### Required actions
1. Answer these questions from the week 47 text, each on its own line and marked like the question:
(a) According to the text, what is the most important part of preventing infection in a minor cut?
(b) When does a bruise often develop?
(c) Which bruises should a physician evaluate?
2. For each statement below, say whether the week 47 text supports it, answering yes or no and quoting the words of the text that decide it.
(a) Bandages on a minor cut can pose a choking hazard.
(b) Small bruises on a baby need special treatment.
(c) A thoroughly babyproofed home keeps a growing child from getting hurt.
3. Write the next part of the week 47 text on babies' bumps and bruises, picking up after its last sentence.

### Document extract
══════════

Welcome to week 47! As your baby crawls, cruises, and walks toward toddlerhood, you can expect to start seeing more bumps and bruises. You can minimize this by thoroughly babyproofing your house, but no matter how safe your home, it seems growing children still find ways to bang themselves up. When is it OK to treat something yourself, and when is it time to call the doctor?
Minor cuts. Small cuts or scrapes (the kind that might bleed for only a few seconds before stopping) are treated much like you would in older children. Washing them gently with warm, soapy water is the most important part in preventing an infection from developing. If possible, keeping the minor cut covered to avoid dirt is nice, but be cautious with the use of bandages because they can become choking hazards.
Bruises. Minor bruises on the shins or forehead are common as babies learn to stand, cruise, and walk. Often the bruise does not develop until the day after the fall. Small bruises are nothing to worry about and no special treatment is needed. A large bruise or one that appears to cause pain or swelling should be evaluated by a physician.

══════════

### Entries provided
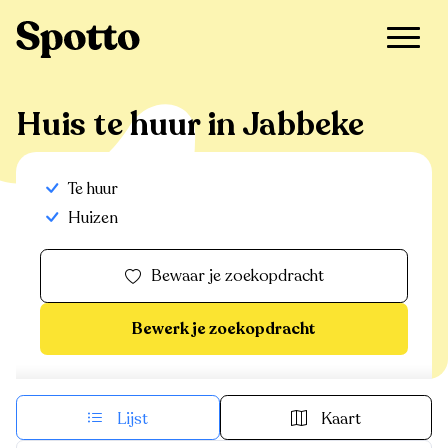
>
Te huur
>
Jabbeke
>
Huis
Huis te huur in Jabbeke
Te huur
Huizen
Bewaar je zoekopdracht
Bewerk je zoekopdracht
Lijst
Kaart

══════════

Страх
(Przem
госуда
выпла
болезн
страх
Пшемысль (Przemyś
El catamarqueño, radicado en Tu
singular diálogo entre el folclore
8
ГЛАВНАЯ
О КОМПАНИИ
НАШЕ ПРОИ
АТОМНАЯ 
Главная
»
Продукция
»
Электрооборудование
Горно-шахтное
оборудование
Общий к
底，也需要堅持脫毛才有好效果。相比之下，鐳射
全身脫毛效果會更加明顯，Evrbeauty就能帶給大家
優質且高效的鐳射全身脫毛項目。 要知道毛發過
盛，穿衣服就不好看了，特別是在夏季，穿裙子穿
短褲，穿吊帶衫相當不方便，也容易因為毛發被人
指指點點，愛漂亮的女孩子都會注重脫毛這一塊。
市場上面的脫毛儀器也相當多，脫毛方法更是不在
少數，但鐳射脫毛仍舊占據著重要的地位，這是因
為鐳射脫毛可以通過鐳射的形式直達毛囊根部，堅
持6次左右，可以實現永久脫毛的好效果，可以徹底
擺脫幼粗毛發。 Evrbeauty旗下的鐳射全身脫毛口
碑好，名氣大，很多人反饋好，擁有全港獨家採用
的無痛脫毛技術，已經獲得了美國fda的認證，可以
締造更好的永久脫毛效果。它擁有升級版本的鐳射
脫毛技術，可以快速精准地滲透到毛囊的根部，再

══════════

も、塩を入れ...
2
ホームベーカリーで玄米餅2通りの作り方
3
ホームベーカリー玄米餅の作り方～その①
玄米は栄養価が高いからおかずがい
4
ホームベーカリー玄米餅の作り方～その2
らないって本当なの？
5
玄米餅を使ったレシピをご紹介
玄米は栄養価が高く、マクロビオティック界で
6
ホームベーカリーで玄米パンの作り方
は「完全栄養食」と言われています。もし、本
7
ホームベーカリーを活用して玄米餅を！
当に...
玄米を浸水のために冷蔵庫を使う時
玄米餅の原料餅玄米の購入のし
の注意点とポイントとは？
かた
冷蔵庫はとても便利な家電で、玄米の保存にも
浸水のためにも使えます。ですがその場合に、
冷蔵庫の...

══════════

### Answers provided
1.
(a) Washing the cut gently with warm, soapy water.
(b) Often not until the day after the fall.
(c) A large bruise, or one that appears to cause pain or swelling.

2.
(a) Yes: "be cautious with the use of bandages because they can become choking hazards."
(b) No: "Small bruises are nothing to worry about and no special treatment is needed."
(c) No: "no matter how safe your home, it seems growing children still find ways to bang themselves up."

3.
Mouth injuries. Older babies are still head heavy, meaning their heads are relatively large and heavy for their body size. So when they fall, they often wind up with mouth injuries. While most bumps to the gums, teeth, or lips are not serious, they can often bleed quite a bit. When bleeding is noted from the mouth area, first calm your child down. Once calm, gently look under the lips (upper and lower) and examine the tongue and teeth to see where the bleeding is coming from. If the injury to the lip is small and the bleeding stops quickly, nothing is necessary. Cool compresses and a pain reducer can be helpful. If you have concerns, then it’s always a good idea to have a medical professional evaluate the injury. If a tooth is knocked out, do not attempt to put it back in. Use a cold compress to help stop the bleeding and keep your child calm. You will need to see a pediatric dentist to determine if there was any damage to the surrounding teeth and mouth.
Large cuts that are bleeding need to be evaluated by a doctor. Hold firm but gentle pressure to the area as you transport your child. Only transport your child yourself if you are able to place him or her in the car seat. Keep your child as calm and relaxed as possible.
Many small cuts can now be closed with a “glue,” or a medical product that glues the edges of skin together. Larger cuts or ones on parts of the body that are subject to tension will require sutures. Call your pediatrician and ask if you should be seen in the office or if you should go to the emergency room. Some towns now have pediatric urgent care clinics, which are capable of placing stitches and are less expensive (and time-consuming) than a visit to the ER.